It is sort of impossible to imagine dealing with crimes and doing without secrecy. It is the most essential thing that helps to be ahead of terrorists and criminals and make the work of police all the more effective.
This is really great to be able to use such powerful tools; however, it is also a bit annoying to realize that the same tools can be used in order spy on the citizens. What is more annoying in this case is that it seems impossible to find out how exactly the data is collected.
As of the report of the Indianapolis Star it seems that about $373,995 was spent by the Indiana State Police during the period of the last year on the device that is called “Stingray”. It is believed to allow tracking the movements and activity of a person within one mile radius with the help of a cell phone.
What is more, officials are not eager to provide any information on the account of the subject in general and in particularly about how the data is collected and who’s got access to it as well as whether it is being stored or destroyed and the last but not the least question is whether the whole procedure is legal.
Opinions on the account of spying on cell phones differ; however, three senators in the least are determined to introduce the new bill that will make police agencies to obtain special warranties for data collection activities.
As it has already been said, cell phone tracing can be a very useful and powerful tool in the struggle with terrorists and criminals; however, it should be regulated as well as any other activity on the part of security organs. Tracing people’s cell phones means violating their right for privacy and such violations should be controlled, if it is done.
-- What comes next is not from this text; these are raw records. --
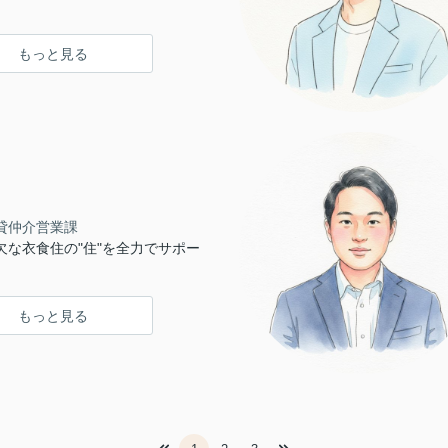
もっと見る
貸仲介営業課
欠な衣食住の"住"を全力でサポー
もっと見る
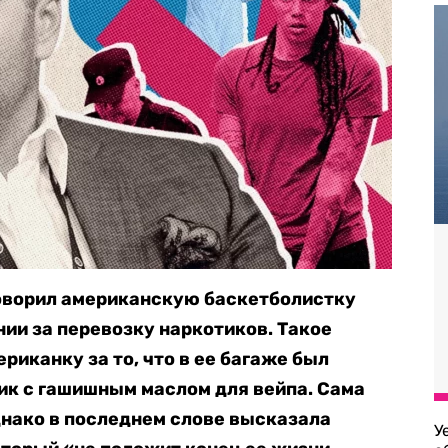
говорил американскую баскетболистку
нии за перевозку наркотиков. Такое
риканку за то, что в ее багаже был
к с гашишным маслом для вейпа. Сама
днако в последнем слове высказала
У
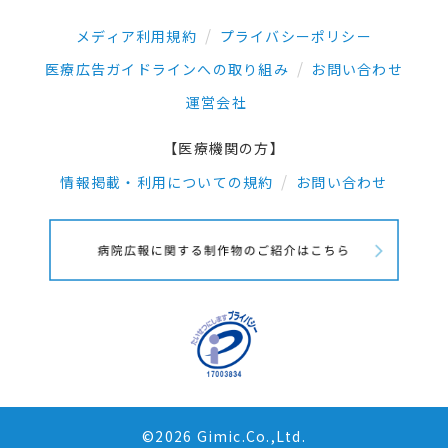
メディア利用規約
プライバシーポリシー
医療広告ガイドラインへの取り組み
お問い合わせ
運営会社
【医療機関の方】
情報掲載・利用についての規約
お問い合わせ
©2026 Gimic.Co.,Ltd.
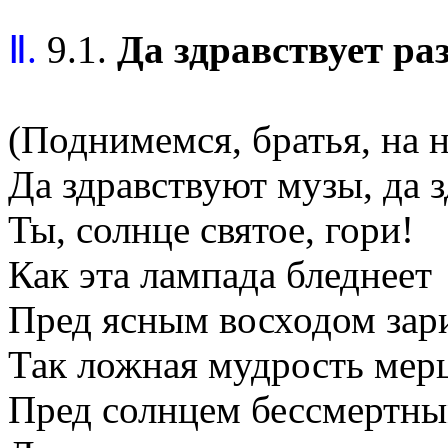
Ⅱ.
9.1.
Да здравствует ра
(Поднимемся, братья, на н
Да здравствуют музы, да з
Ты, солнце святое, гори!
Как эта лампада бледнеет
Пред ясным восходом зар
Так ложная мудрость мерц
Пред солнцем бессмертны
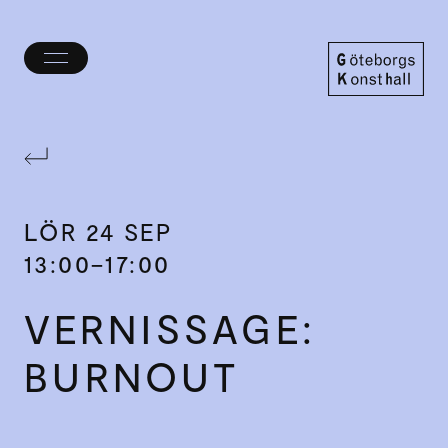
Öppna/stäng
meny
Göteborgs
Konsthall
LÖR
24 SEP
13:00–17:00
VERNISSAGE:
BURNOUT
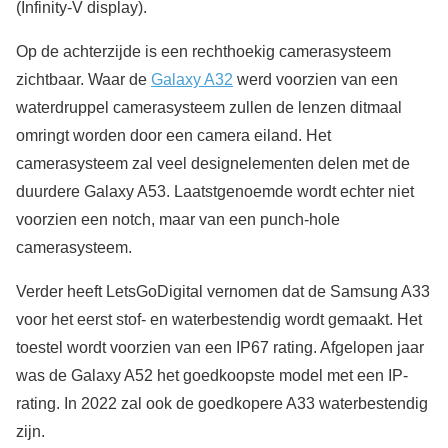
(Infinity-V display).
Op de achterzijde is een rechthoekig camerasysteem
zichtbaar. Waar de
Galaxy A32
werd voorzien van een
waterdruppel camerasysteem zullen de lenzen ditmaal
omringt worden door een camera eiland. Het
camerasysteem zal veel designelementen delen met de
duurdere Galaxy A53. Laatstgenoemde wordt echter niet
voorzien een notch, maar van een punch-hole
camerasysteem.
Verder heeft LetsGoDigital vernomen dat de Samsung A33
voor het eerst stof- en waterbestendig wordt gemaakt. Het
toestel wordt voorzien van een IP67 rating. Afgelopen jaar
was de Galaxy A52 het goedkoopste model met een IP-
rating. In 2022 zal ook de goedkopere A33 waterbestendig
zijn.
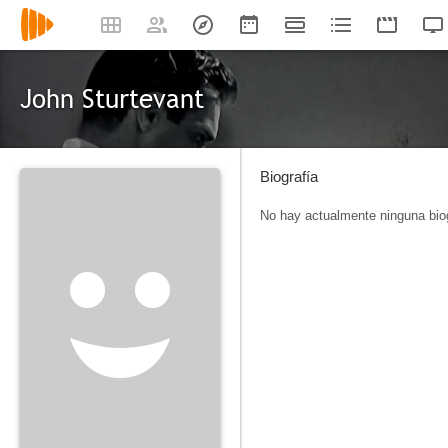
John Sturtevant
Biografía
No hay actualmente ninguna biog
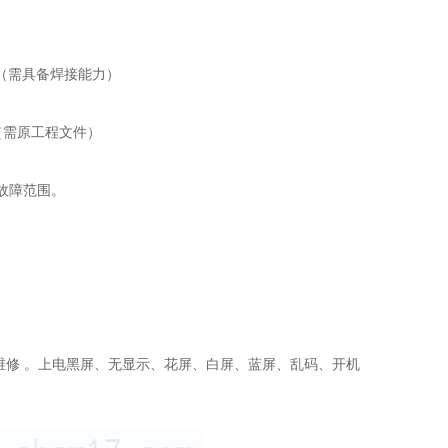
试（需具备焊接能力）
（需原工程文件）
大故障范围。
维修 。上电黑屏、无显示、花屏、白屏、蓝屏、乱码、开机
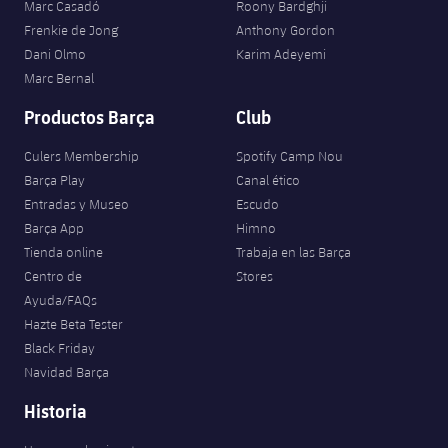
Marc Casadó
Roony Bardghji
Frenkie de Jong
Anthony Gordon
Dani Olmo
Karim Adeyemi
Marc Bernal
Productos Barça
Club
Culers Membership
Spotify Camp Nou
Barça Play
Canal ético
Entradas y Museo
Escudo
Barça App
Himno
Tienda online
Trabaja en las Barça
Centro de
Stores
Ayuda/FAQs
Hazte Beta Tester
Black Friday
Navidad Barça
Historia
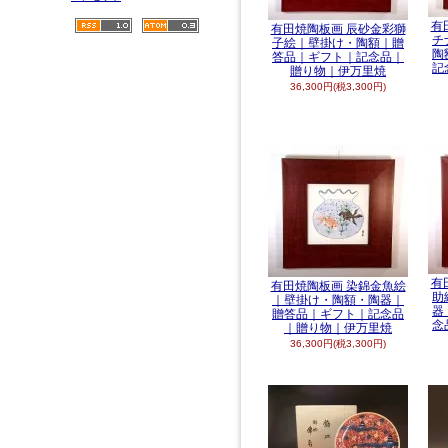
有
有田焼陶板画 辰砂金彩獅
チ
子絵｜壁掛け・陶額｜贈
陶
答品｜ギフト｜記念品｜
記
贈り物｜伊万里焼
36,300円(税3,300円)
有
有田焼陶板画 染錦金魚絵
助
｜壁掛け・陶額・陶器｜
器
贈答品｜ギフト｜記念品
念
｜贈り物｜伊万里焼
36,300円(税3,300円)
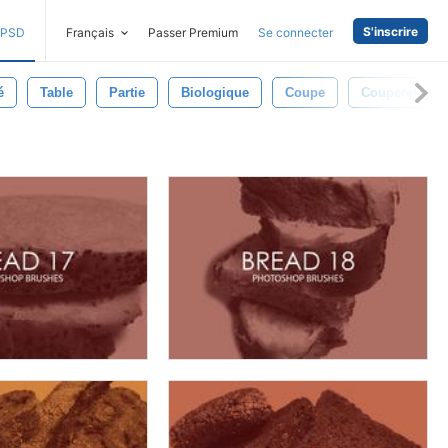
S'inscrire
PSD
Français
Passer Premium
Se connecter
é
Table
Partie
Biologique
Coupe
Couperet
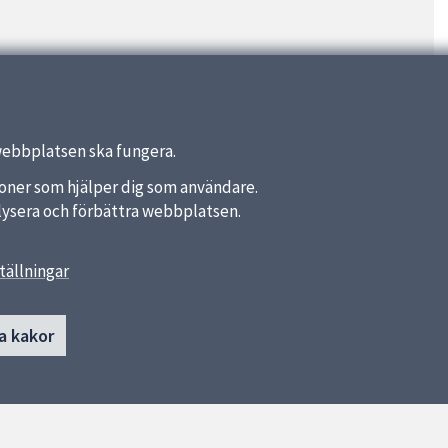
webbplatsen ska fungera.
nktioner som hjälper dig som användare.
analysera och förbättra webbplatsen.
tällningar
länkar
Kontakt
a kakor
Åsiktens förskola
a kommun
018-727 45 85
ket
Industrigatan 15
753 18 UPPSALA
Fler kontaktvägar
The idea of the personal information to be stored and accessed by someone for some reason is still new and bizarre; however, so was the idea of a cell phones to be easily tracked – but now it is reality.
Surely, the whole surveillance issue is a medal with two sides. There always are the guilty and the innocent sides and some consensus that would allow police to conduct the investigations involving data collection but do it legally.
It’s impossible to find that middle ground when information to begin a conversation and debate on this technology is not forthcoming. That needs to change and we hope the conversation will begin with the introduction of legislation next year.
However, it is frequently seems to be next to impossible to find this middle ground. Let’s just hope that the police will use their surveillance power tools in a decent way and the public officials will take better job in explain the whole thing to the general public so that no misunderstanding would take place.